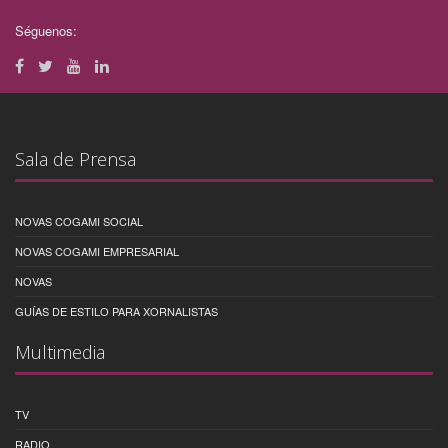
Séguenos:
Sala de Prensa
NOVAS COGAMI SOCIAL
NOVAS COGAMI EMPRESARIAL
NOVAS
GUÍAS DE ESTILO PARA XORNALISTAS
Multimedia
TV
RADIO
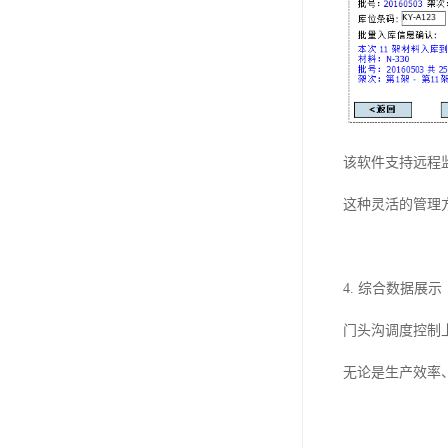
该软件支持远程
这种灵活的管理
4. 综合数据展示
门头沟调度控制
无论是生产效率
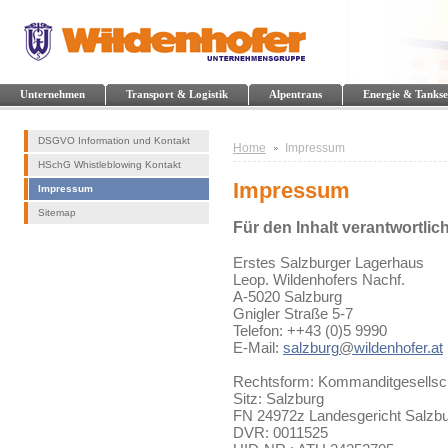
Unternehmen
Transport & Logistik
Alpentrans
Energie & Tankse
DSGVO Information und Kontakt
Home
Impressum
HSchG Whistleblowing Kontakt
Impressum
Impressum
Sitemap
Für den Inhalt verantwortlich
Erstes Salzburger Lagerhaus
Leop. Wildenhofers Nachf.
A-5020 Salzburg
Gnigler Straße 5-7
Telefon: ++43 (0)5 9990
E-Mail:
salzburg
@
wildenhofer.at
Rechtsform: Kommanditgesellsc
Sitz: Salzburg
FN 24972z Landesgericht Salzb
DVR: 0011525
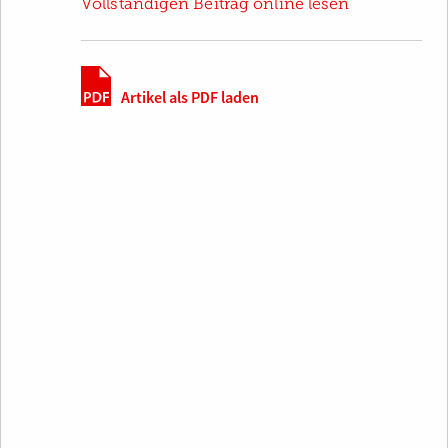
Vollständigen Beitrag online lesen
Artikel als PDF laden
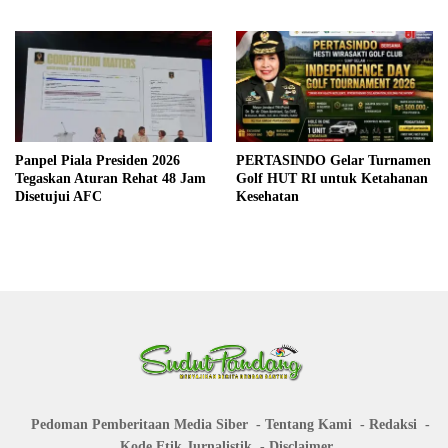
Panpel Piala Presiden 2026
PERTASINDO Gelar Turnamen
Tegaskan Aturan Rehat 48 Jam
Golf HUT RI untuk Ketahanan
Disetujui AFC
Kesehatan
Pedoman Pemberitaan Media Siber
Tentang Kami
Redaksi
Kode Etik Jurnalistik
Disclaimer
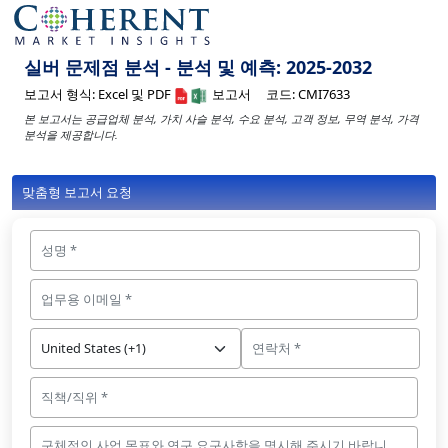
실버 문제점 분석 - 분석 및 예측: 2025-2032
보고서 형식:
Excel 및 PDF
보고서
코드:
CMI7633
본 보고서는 공급업체 분석, 가치 사슬 분석, 수요 분석, 고객 정보, 무역 분석, 가격
분석을 제공합니다.
맞춤형 보고서 요청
---------------
Give back, unaltered, each line of the listing from the first to the line that contains "Für den Inhalt verantwortlich", leaving every picture out.

Séguenos:
Sala de Prensa
NOVAS COGAMI SOCIAL
NOVAS COGAMI EMPRESARIAL
NOVAS
GUÍAS DE ESTILO PARA XORNALISTAS
Multimedia
TV
RADIO
该软件支持远程
这种灵活的管理
4. 综合数据展示
门头沟调度控制
无论是生产效率
Unternehmen
Transport & Logistik
Alpentrans
Energie & Tankse
DSGVO Information und Kontakt
Home
Impressum
HSchG Whistleblowing Kontakt
Impressum
Impressum
Sitemap
Für den Inhalt verantwortlich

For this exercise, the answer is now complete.